Following the invasion of Poland, he returned to the military in 1940.[3] On 1 September 1941, he was assigned to the General Government in occupied Poland,[7] serving as deputy to State Secretary Josef Bühler. Boepple was deeply implicated in the Final Solution as the deputy to Bühler and also as an SS-Oberführer (senior colonel) in the Schutzstaffel. In the final months the war, after the Germans had been driven out of Poland, he returned to Bavaria as head of the state chancellery in April 1945.[3]
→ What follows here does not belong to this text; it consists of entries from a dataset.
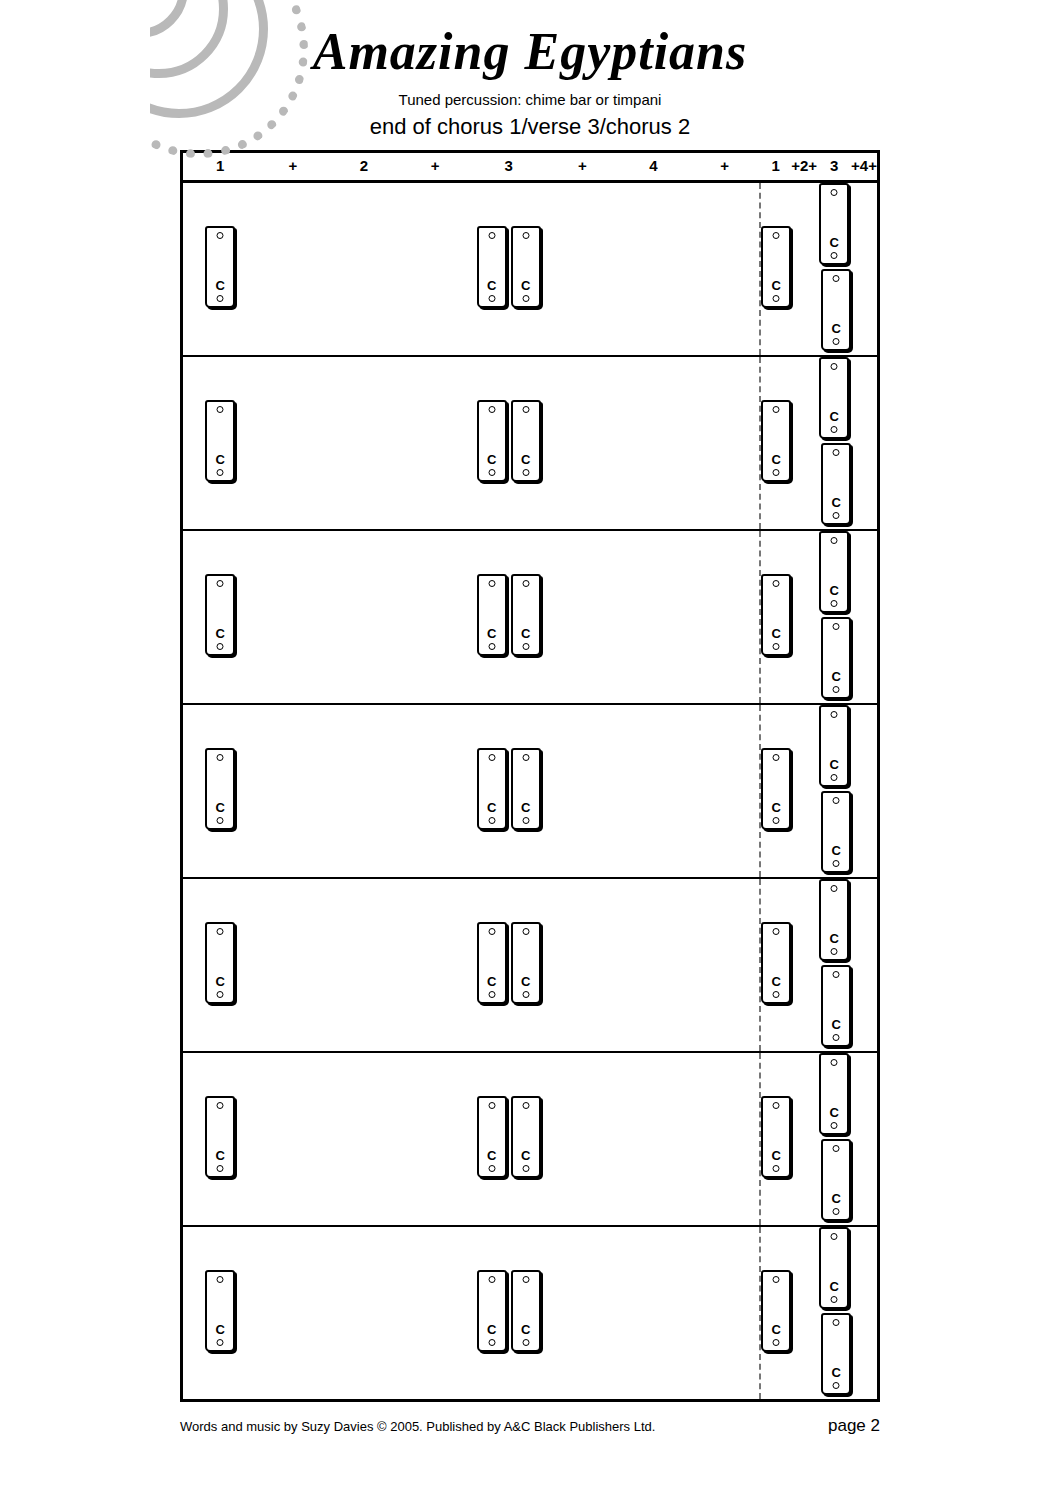Amazing Egyptians
Tuned percussion: chime bar or timpani
end of chorus 1/verse 3/chorus 2
| 1 | + | 2 | + | 3 | + | 4 | + | 1 | + | 2 | + | 3 | + | 4 | + |
| --- | --- | --- | --- | --- | --- | --- | --- | --- | --- | --- | --- | --- | --- | --- | --- |
| C | | | | C C | | | | C | | | | C C | | | |
| C | | | | C C | | | | C | | | | C C | | | |
| C | | | | C C | | | | C | | | | C C | | | |
| C | | | | C C | | | | C | | | | C C | | | |
| C | | | | C C | | | | C | | | | C C | | | |
| C | | | | C C | | | | C | | | | C C | | | |
| C | | | | C C | | | | C | | | | C C | | | |
Words and music by Suzy Davies © 2005. Published by A&C Black Publishers Ltd. page 2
Post-war prosecution and execution

Several months after Germany's surrender, Boepple was arrested by U.S. soldiers in Bavaria. He was extradited to Poland in 1947, where he was sentenced to death by a Polish court on 14 December 1949. Boepple was hanged on 15 December 1950.[3][8]

Publications

  • Friedrich des Großen Verhältnis zu Württemberg (i.e. Frederick the Great's Relation to Württemberg), Dissertation, C. A. Seyfried, 1915
  • Die Judenfrage und der deutsche Buchhandel (i.e. The Jewish Question and the German book trade), Deutscher Volksverlag, 1920
  • Zwischen Front und Heimat: Zum Vierjahrestag des Generalgouvernements (i.e. Between Front and Homeland: Fourth Anniversary of the General Government), Pressechef d. Regierg d. Generalgouvernements, 1943

References

  1. ^ Ernst Klee: Das Personenlexikon zum Dritten Reich. 2. Auflage. Fischer-Taschenbuch-Verlag, Frankfurt am Main 2007, ISBN 978-3-596-16048-8.
  2. ^ Bogdan Musial, Deutsche Zivilverwaltung und Judenverfolgung im Generalgouvernement. Wiesbaden 1999, p. 381
  3. ^ a b c d "Boepple, Ernst – Staatsminister, leitende Verwaltungsbeamte und (NS-) Funktionsträger in Bayern 1918 bis 1945". Retrieved 2022-10-17.
  4. ^ Hellmuth Auerbach: Hitlers politische Lehrjahre und die Münchener Gesellschaft 1919-1923. In: Vierteljahrshefte für Zeitgeschichte. Jg. 25 (1977), Heft 1, p. 7
  5. ^ Werner Maser, Der Sturm auf die Republik - Frühgeschichte der NSDAP, ECON Verlag, Düsseldorf, Vienna, New York, Moscow, Special Edition 1994, ISBN 3-430-16373-0
  6. ^ "Die Staatsminister für Unterricht und Kultus". Retrieved 2026-03-09.
  7. ^ "Okupacja i ruch oporu w Dzienniku Hansa Franka 1939-1945" KIW, Warszawa 1972
  8. ^ "Poles Found Guilty of War Crimes Against Jews Get Various Imprisonment Terms". Jewish Telegraphic Agency. 1949-12-29. Retrieved 2020-06-20.